Source: Gemini Advanced is most impressive when it’s working with Google

The Gemini 1.5 Context Window: Why it’s Important for Humans, Business, and the Internet? A Comment on Sundar Pichai

Chatbots occupy a tricky space for users — they have to be a search engine, a creation tool, and an assistant all at once. That is true of a chatbot coming fromGoogle,which is increasingly relying onAI to supplement its search engine, voice assistant, and just about every productivity tool in its arsenal.

But there’s one new thing in Gemini 1.5 that has the whole company, starting with CEO Sundar Pichai, especially excited: Gemini 1.5 has an enormous context window, which means it can handle much larger queries and look at much more information at once. That window is a whopping 1 million tokens, compared to 128,000 for OpenAI’s GPT-4 and 32,000 for the current Gemini Pro. Tokens are a tricky metric to understand (here’s a good breakdown), so Pichai makes it simpler: “It’s about 10 or 11 hours of video, tens of thousands of lines of code.” The context window means you can ask the AI bot about all of that content at once.

He told me that you can fit the entire Lord of the Rings trilogy into that context window. This seems too specific, so I ask him: this has already happened, hasn’t it? Someone in Google is just checking to see if Gemini spots any continuity errors, trying to understand the complicated lineage of Middle-earth, and seeing if maybe AI can finally make sense of Tom Bombadil. “I’m sure it has happened, or will happen,” Pichai says with a laugh, “one of the two.”

The larger context window is going to be very useful for businesses. This allows use cases in which you can add a lot of personal context and information at the moment of the query. Think of it as we have expanded the query window. He imagines filmmakers might upload their entire movie and ask Gemini what reviewers might say; he sees companies using Gemini to look over masses of financial records. “I view it as one of the bigger breakthroughs we have done,” he says.
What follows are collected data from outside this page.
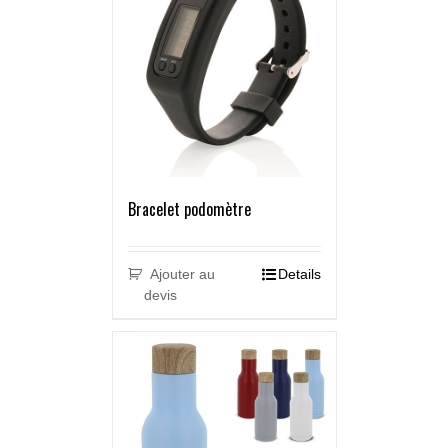
Bracelet podomètre
Ajouter au
Details
devis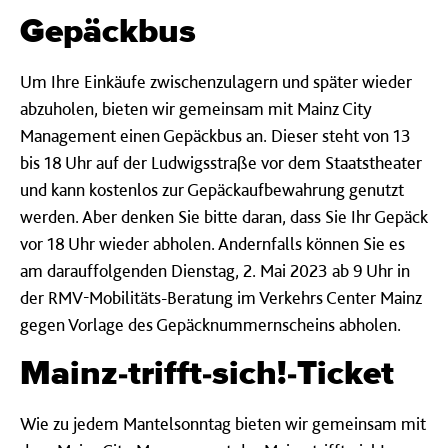
Gepäckbus
Um Ihre Einkäufe zwischenzulagern und später wieder
abzuholen, bieten wir gemeinsam mit Mainz City
Management einen Gepäckbus an. Dieser steht von 13
bis 18 Uhr auf der Ludwigsstraße vor dem Staatstheater
und kann kostenlos zur Gepäckaufbewahrung genutzt
werden. Aber denken Sie bitte daran, dass Sie Ihr Gepäck
vor 18 Uhr wieder abholen. Andernfalls können Sie es
am darauffolgenden Dienstag, 2. Mai 2023 ab 9 Uhr in
der RMV-Mobilitäts-Beratung im Verkehrs Center Mainz
gegen Vorlage des Gepäcknummernscheins abholen.
Mainz-trifft-sich!-Ticket
Wie zu jedem Mantelsonntag bieten wir gemeinsam mit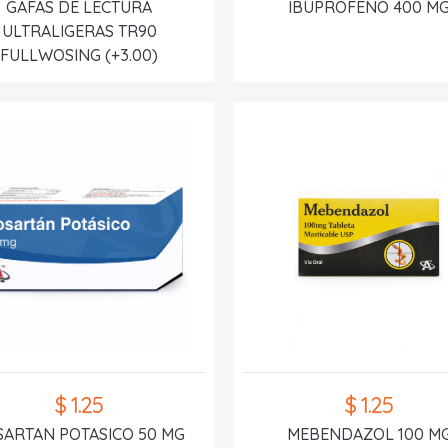
GAFAS DE LECTURA
IBUPROFENO 400 M
ULTRALIGERAS TR90
FULLWOSING (+3.00)
$ 1.25
$ 1.25
SARTAN POTASICO 50 MG
MEBENDAZOL 100 M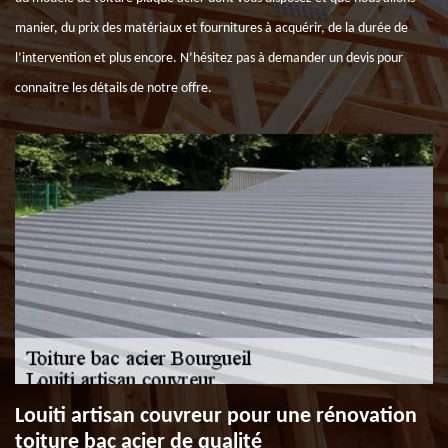
manier, du prix des matériaux et fournitures à acquérir, de la durée de
l’intervention et plus encore. N’hésitez pas à demander un devis pour
connaitre les détails de notre offre.
Louiti artisan couvreur pour une rénovation
toiture bac acier de qualité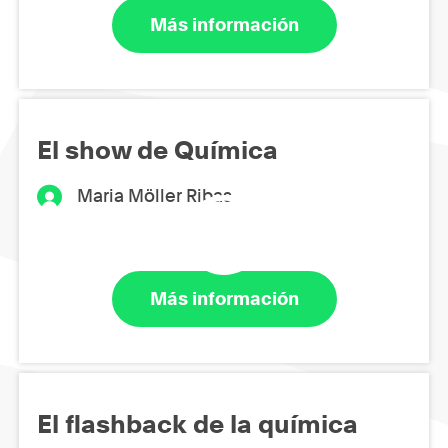
Más información
El show de Química
Maria Möller Ribas
Más información
El flashback de la química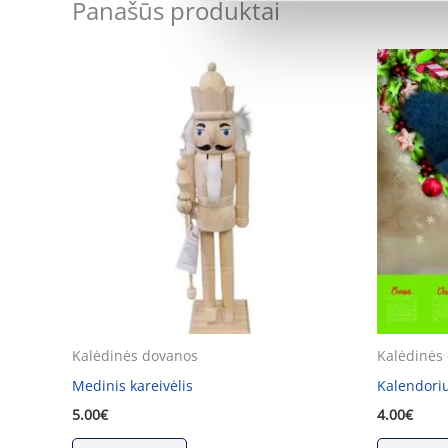
Panašūs produktai
Kalėdinės dovanos
Kalėdinės
Medinis kareivėlis
Kalendori
5.00
€
4.00
€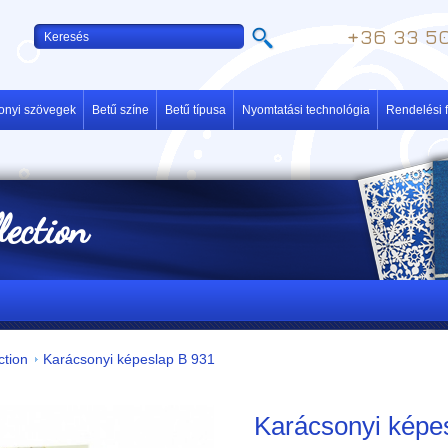
+36 33 50
onyi szövegek
Betű színe
Betű típusa
Nyomtatási technológia
Rendelési f
lection
ction
Karácsonyi képeslap B 931
Karácsonyi képe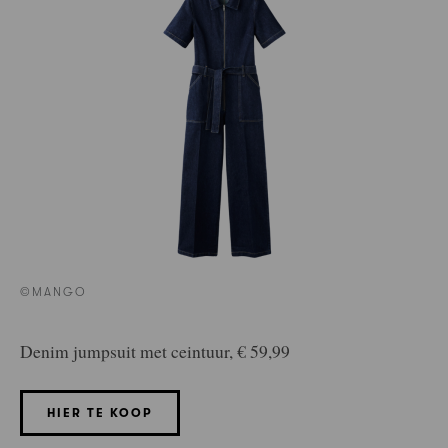
©MANGO
Denim jumpsuit met ceintuur, € 59,99
HIER TE KOOP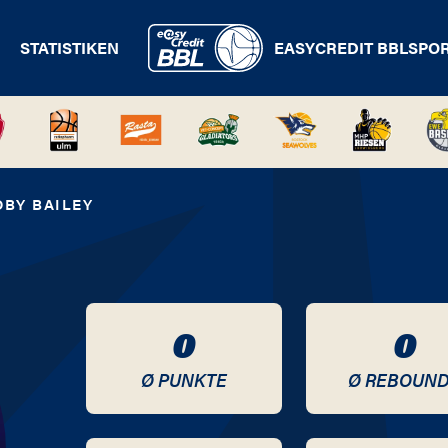
STATISTIKEN
EASYCREDIT BBL
SPO
OBY BAILEY
0
0
Ø PUNKTE
Ø REBOUN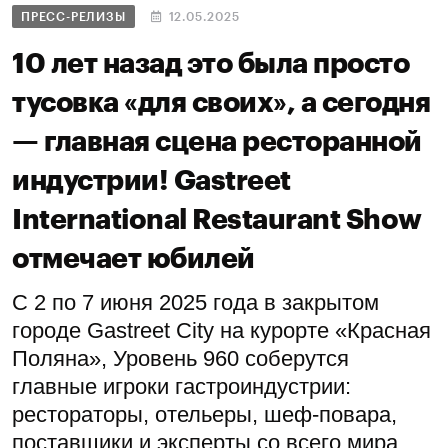
ПРЕСС-РЕЛИЗЫ
12.05.2025
10 лет назад это была просто
тусовка «для своих», а сегодня
— главная сцена ресторанной
индустрии! Gastreet
International Restaurant Show
отмечает юбилей
С 2 по 7 июня 2025 года в закрытом
городе Gastreet City на курорте «Красная
Поляна», Уровень 960 соберутся
главные игроки гастроиндустрии:
рестораторы, отельеры, шеф-повара,
поставщики и эксперты со всего мира.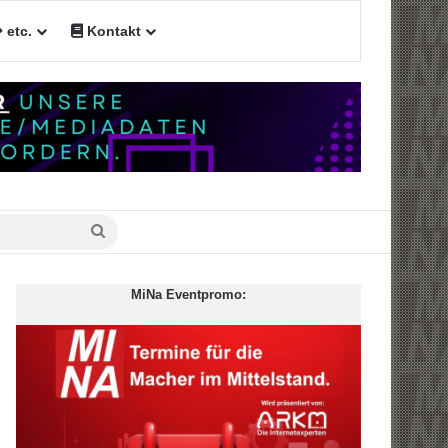
etc.
Kontakt
Suche
nach
MiNa Eventpromo: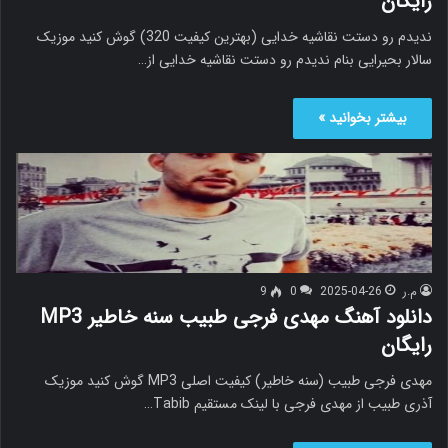
رایگان
ندیدم رو دستت نقاشیه خدایی (بهترین کیفیت 320) گوش کنید موزیک
سالار بحیرایی بنام ندیدم رو دستت نقاشیه خدایی از…
بیشتر بخوانید »
م.ر
2025-04-26
0
9
دانلود آهنگ مهدی فرجی طبیب سنه خاطیر MP3
رایگان
مهدی فرجی طبیب (سنه خاطیر) کیفیت اصلی MP3 گوش کنید موزیک
آذری طبیب از مهدی فرجی با لینک مستقیم Tabib…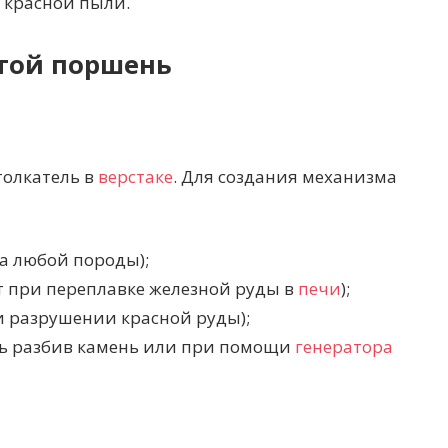
 красной пыли.
той поршень
толкатель в
верстаке
. Для создания механизма
ва любой породы);
т при переплавке железной руды в
печи
);
и разрушении красной руды);
ть разбив камень или при помощи
генератора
Eventually, Pichai tells me, all these 1.0s and 1.5s and Pros and Ultras and corporate battles won’t really matter to users. “People will just be consuming the experiences,” he says. It is similar to using a cellphone without paying attention to the processor underneath. Everyone knows the chip in their phone, he says, which is why we are still in this phase. He says that the underlying technology is shifting so fast. People care.